((
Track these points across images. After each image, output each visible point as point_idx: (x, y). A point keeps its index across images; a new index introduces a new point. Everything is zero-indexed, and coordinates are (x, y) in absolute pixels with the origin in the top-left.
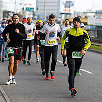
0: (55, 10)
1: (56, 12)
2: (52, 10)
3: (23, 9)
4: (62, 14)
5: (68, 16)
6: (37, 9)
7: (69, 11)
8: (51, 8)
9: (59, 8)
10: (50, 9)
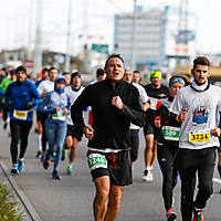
0: (154, 49)
1: (156, 53)
2: (149, 48)
3: (86, 47)
4: (169, 57)
5: (183, 61)
6: (116, 46)
7: (186, 50)
8: (146, 45)
9: (163, 46)
10: (143, 48)
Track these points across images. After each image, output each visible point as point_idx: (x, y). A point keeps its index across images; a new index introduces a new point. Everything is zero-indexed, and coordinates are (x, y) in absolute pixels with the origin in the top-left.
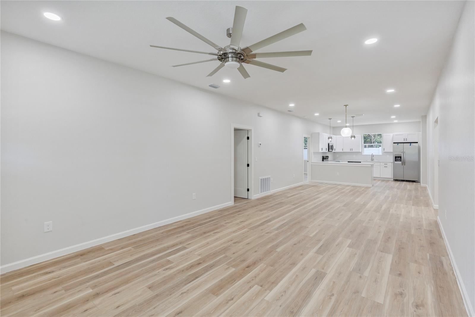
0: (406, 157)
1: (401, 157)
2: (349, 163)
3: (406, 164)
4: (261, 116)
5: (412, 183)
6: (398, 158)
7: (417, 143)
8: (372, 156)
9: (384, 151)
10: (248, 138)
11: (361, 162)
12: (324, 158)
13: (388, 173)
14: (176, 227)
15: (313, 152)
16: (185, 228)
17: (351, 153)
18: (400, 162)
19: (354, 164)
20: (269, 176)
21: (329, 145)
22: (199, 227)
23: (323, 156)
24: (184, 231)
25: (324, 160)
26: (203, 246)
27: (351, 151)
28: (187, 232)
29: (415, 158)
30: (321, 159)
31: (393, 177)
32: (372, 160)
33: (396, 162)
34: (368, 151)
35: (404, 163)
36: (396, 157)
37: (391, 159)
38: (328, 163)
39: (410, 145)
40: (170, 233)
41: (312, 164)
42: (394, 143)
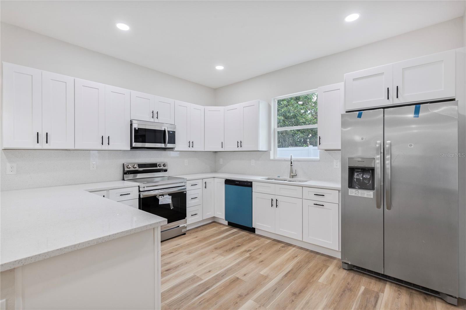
))
## [Exercise prompt]
Return a word-for-word copy of the lines above from the one holding "1: (401, 157)" through the one holding "26: (203, 246)", with both of them included and nothing besides.

## [Answer space]
1: (401, 157)
2: (349, 163)
3: (406, 164)
4: (261, 116)
5: (412, 183)
6: (398, 158)
7: (417, 143)
8: (372, 156)
9: (384, 151)
10: (248, 138)
11: (361, 162)
12: (324, 158)
13: (388, 173)
14: (176, 227)
15: (313, 152)
16: (185, 228)
17: (351, 153)
18: (400, 162)
19: (354, 164)
20: (269, 176)
21: (329, 145)
22: (199, 227)
23: (323, 156)
24: (184, 231)
25: (324, 160)
26: (203, 246)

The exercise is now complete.